▸ **Required action**:
Return, word for word, the stretch of the NewWorkTech deliverables text below that starts with the words containing "WP1 investigates real-world" and finishes with "self-determination, and well-being.".
------ Excerpt to read
D1.1: Office Work Dataset
This document presents the metadata and codebook for NewWorkTech Work Package 1 (WP1), outlining the scope, theoretical framework, and methodological approach guiding data collection and analysis.
WP1 investigates real-world white-collar work practices of people with disabilities across multiple European countries, drawing on ongoing ethnographic fieldwork conducted by researchers from the University of Copenhagen and Tampere University. The deliverable details the types of data collected, the accessibility-focused research design, and the analytical categories used to organise the corpus, with the overarching aim of understanding workplace practices, technological mediation, and structural barriers affecting participation, self-determination, and well-being.
Deliverable D3.1: Report on existing research and revision of key concepts

D3.1: Report on existing research and revision of key concepts
This review explores theoretical and methodological approaches to human–technology interaction, with a particular emphasis on how technology is conceptualized across disciplines. The review examines the semantic scope of the concept of technology and the ways in which it is embedded – explicitly or implicitly – in scholarly frameworks. The analysis is guided by the theoretical needs of the NewWorkTech project, which prioritizes approaches that illuminate the bidirectional nature of human-technology interaction: humans shape technologies, and technologies, in turn, shape human behaviour.
One of the main focus areas is distributed cognition and the 4E cognition framework (embodied, embedded, extended, and enacted cognition). These approaches are critically examined for their treatment of technology, revealing significant variation in scope, analytical scale, and disciplinary orientation. The review also engages with affordance theory, particularly in design contexts, to assess how technologies communicate action possibilities and constraints to users.
Philosophical perspectives, including postphenomenology and actor-network theory, are reviewed to address the experiential and relational dimensions of technological mediation. These frameworks offer insights into how technologies co-constitute human subjectivity and world-disclosure, moving beyond instrumentalist and externalist views.
Finally, the review examines models of disability in relation to technology, highlighting how different paradigms – medical, social, cultural, and ecological – shape understandings of technological agency and accessibility.
------------
------ Information supplied
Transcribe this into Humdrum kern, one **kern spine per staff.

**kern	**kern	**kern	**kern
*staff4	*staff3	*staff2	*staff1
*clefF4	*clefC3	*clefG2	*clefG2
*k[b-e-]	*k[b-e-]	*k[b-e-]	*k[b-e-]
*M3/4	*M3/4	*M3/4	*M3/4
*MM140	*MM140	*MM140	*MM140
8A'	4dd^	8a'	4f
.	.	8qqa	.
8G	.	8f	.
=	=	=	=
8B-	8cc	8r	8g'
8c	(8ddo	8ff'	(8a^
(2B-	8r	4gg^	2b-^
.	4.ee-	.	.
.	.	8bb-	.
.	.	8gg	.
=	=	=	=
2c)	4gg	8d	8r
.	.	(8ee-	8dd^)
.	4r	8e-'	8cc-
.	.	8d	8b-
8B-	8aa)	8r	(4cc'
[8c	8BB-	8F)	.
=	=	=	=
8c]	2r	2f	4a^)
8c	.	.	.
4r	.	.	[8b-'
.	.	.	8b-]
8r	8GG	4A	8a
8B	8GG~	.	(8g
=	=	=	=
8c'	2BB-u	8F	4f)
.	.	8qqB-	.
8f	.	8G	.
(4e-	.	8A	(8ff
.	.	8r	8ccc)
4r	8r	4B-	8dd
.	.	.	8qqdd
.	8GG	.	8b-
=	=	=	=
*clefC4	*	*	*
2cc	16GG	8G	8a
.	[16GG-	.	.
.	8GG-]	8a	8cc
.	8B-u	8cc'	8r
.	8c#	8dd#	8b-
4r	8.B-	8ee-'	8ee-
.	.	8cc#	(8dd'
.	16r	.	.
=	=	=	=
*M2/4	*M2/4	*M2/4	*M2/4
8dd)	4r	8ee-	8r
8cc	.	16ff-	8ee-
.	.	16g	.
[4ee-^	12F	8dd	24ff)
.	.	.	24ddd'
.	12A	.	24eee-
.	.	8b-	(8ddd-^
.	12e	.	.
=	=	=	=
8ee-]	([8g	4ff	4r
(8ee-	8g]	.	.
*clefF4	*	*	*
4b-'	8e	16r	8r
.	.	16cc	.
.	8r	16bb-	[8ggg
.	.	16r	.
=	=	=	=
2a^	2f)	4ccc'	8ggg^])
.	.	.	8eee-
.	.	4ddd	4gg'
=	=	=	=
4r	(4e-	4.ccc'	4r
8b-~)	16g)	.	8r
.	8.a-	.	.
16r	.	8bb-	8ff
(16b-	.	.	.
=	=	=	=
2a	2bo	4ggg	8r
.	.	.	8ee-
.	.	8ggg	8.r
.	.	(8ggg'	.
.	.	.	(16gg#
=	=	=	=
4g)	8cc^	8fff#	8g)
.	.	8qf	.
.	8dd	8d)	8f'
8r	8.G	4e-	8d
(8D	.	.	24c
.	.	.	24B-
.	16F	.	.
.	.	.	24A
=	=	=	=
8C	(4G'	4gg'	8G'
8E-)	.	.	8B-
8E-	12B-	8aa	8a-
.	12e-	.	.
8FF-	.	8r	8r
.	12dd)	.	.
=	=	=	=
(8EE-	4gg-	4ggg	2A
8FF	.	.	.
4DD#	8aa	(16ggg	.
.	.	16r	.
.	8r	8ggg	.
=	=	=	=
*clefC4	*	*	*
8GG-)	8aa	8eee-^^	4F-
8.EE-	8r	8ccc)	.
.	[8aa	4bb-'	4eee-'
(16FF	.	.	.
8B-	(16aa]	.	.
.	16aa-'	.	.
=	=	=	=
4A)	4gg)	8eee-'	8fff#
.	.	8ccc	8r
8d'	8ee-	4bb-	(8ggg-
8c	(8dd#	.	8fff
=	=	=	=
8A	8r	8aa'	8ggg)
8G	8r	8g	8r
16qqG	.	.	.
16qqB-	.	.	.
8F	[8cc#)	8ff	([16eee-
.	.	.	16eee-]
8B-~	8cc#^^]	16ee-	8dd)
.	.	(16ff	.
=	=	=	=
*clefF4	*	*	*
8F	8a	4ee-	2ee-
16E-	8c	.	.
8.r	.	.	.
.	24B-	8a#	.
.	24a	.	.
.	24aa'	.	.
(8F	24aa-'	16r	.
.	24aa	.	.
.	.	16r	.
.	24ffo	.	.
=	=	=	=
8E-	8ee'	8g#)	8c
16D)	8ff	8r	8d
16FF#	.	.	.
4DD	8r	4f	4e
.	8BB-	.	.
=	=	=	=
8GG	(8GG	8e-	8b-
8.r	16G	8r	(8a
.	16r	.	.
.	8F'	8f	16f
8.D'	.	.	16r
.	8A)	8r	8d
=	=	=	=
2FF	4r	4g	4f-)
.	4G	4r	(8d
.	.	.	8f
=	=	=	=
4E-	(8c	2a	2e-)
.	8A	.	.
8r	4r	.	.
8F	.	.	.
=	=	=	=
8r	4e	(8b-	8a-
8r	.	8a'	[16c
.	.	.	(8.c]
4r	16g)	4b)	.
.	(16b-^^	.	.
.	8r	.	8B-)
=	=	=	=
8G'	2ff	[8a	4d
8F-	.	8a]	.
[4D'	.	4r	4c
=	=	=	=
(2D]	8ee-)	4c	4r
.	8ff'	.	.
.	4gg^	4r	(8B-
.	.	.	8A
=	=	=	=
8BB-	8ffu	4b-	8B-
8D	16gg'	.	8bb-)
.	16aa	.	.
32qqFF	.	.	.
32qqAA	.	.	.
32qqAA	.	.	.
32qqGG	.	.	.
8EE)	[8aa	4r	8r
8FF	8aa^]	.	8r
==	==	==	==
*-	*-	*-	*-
------------
▸ **Exercise solution**:
WP1 investigates real-world white-collar work practices of people with disabilities across multiple European countries, drawing on ongoing ethnographic fieldwork conducted by researchers from the University of Copenhagen and Tampere University. The deliverable details the types of data collected, the accessibility-focused research design, and the analytical categories used to organise the corpus, with the overarching aim of understanding workplace practices, technological mediation, and structural barriers affecting participation, self-determination, and well-being.